> Consigne 1: Dans le passage sur le procès de Laurent Gbagbo, sur quel document Mediapart appuie-t-il sa révélation ?
> Consigne 2: Les affirmations suivantes concordent-elles avec le passage sur le procès de Laurent Gbagbo ? (a) Mediapart est présenté comme un site d'investigation français. (b) Le document invoqué est un document public. (c) L'ancien président ivoirien aurait été maintenu en détention en vertu d'un mandat d'arrêt.
> Consigne 3: Mettez à jour un extrait du passage sur le procès de Laurent Gbagbo en remplaçant « CPI » par « Cour pénale internationale ». Commencez aux mots « Procès de Laurent » et arrêtez-vous après « membres de la CPI. ».
---- Passage extrait
Procès de Laurent Gbagbo : Mediapart dénonce un “montage” organisé par la France

Habitué aux révélations choc, le site d’investigation français, vient de jeter un gros pavé dans la mare déjà pleine de la polémique sur le procès Gbagbo. Un document confidentiel du ministère français des Affaires étrangères à l’appui, Mediapart révèle que la CPI a délibérément de maintenir en détention l’ancien président ivoirien, sans mandat d’arrêt ni saisine. Détails d’une révélation qui démolit la crédibilité et l’impartialité des membres de la CPI.
--------
---- Matériau extrait
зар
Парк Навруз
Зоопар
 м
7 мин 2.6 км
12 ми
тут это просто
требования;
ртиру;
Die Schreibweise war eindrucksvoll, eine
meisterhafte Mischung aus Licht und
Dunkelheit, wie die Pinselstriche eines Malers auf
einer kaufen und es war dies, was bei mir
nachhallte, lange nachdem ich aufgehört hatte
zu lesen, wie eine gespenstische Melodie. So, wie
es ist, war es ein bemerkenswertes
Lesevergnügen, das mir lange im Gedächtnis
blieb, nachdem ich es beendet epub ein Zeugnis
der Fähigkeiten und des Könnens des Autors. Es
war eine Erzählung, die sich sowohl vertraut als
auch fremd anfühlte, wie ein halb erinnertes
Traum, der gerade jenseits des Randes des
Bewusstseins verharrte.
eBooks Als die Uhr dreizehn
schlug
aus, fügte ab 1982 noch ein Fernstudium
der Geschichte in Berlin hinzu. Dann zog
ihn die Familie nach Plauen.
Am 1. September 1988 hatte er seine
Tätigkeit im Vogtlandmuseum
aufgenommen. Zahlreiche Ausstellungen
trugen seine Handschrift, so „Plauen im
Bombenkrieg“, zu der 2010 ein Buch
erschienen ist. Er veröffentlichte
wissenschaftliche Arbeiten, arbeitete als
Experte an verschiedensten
--------
---- Matériau extrait
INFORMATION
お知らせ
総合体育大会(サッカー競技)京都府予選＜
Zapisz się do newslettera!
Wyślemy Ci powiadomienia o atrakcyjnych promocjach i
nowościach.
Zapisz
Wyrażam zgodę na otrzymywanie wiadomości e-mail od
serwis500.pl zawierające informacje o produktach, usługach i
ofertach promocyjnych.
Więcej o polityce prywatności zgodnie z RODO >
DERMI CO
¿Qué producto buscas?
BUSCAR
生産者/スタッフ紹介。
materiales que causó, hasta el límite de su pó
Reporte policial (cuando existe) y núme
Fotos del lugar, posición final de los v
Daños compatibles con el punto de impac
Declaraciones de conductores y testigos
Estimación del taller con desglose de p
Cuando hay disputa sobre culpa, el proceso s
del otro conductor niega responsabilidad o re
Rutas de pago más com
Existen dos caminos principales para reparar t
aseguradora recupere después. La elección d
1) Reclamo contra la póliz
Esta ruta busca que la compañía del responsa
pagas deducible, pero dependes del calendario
--------
> Corrigé 1: Sur un document confidentiel du ministère français des Affaires étrangères.

> Corrigé 2:
(a) Oui : « Habitué aux révélations choc, le site d’investigation français ».
(b) Non : « Un document confidentiel du ministère français des Affaires étrangères ».
(c) Non : « sans mandat d’arrêt ni saisine ».

> Corrigé 3:
Procès de Laurent Gbagbo : Mediapart dénonce un “montage” organisé par la France

Habitué aux révélations choc, le site d’investigation français, vient de jeter un gros pavé dans la mare déjà pleine de la polémique sur le procès Gbagbo. Un document confidentiel du ministère français des Affaires étrangères à l’appui, Mediapart révèle que la Cour pénale internationale a délibérément de maintenir en détention l’ancien président ivoirien, sans mandat d’arrêt ni saisine. Détails d’une révélation qui démolit la crédibilité et l’impartialité des membres de la Cour pénale internationale.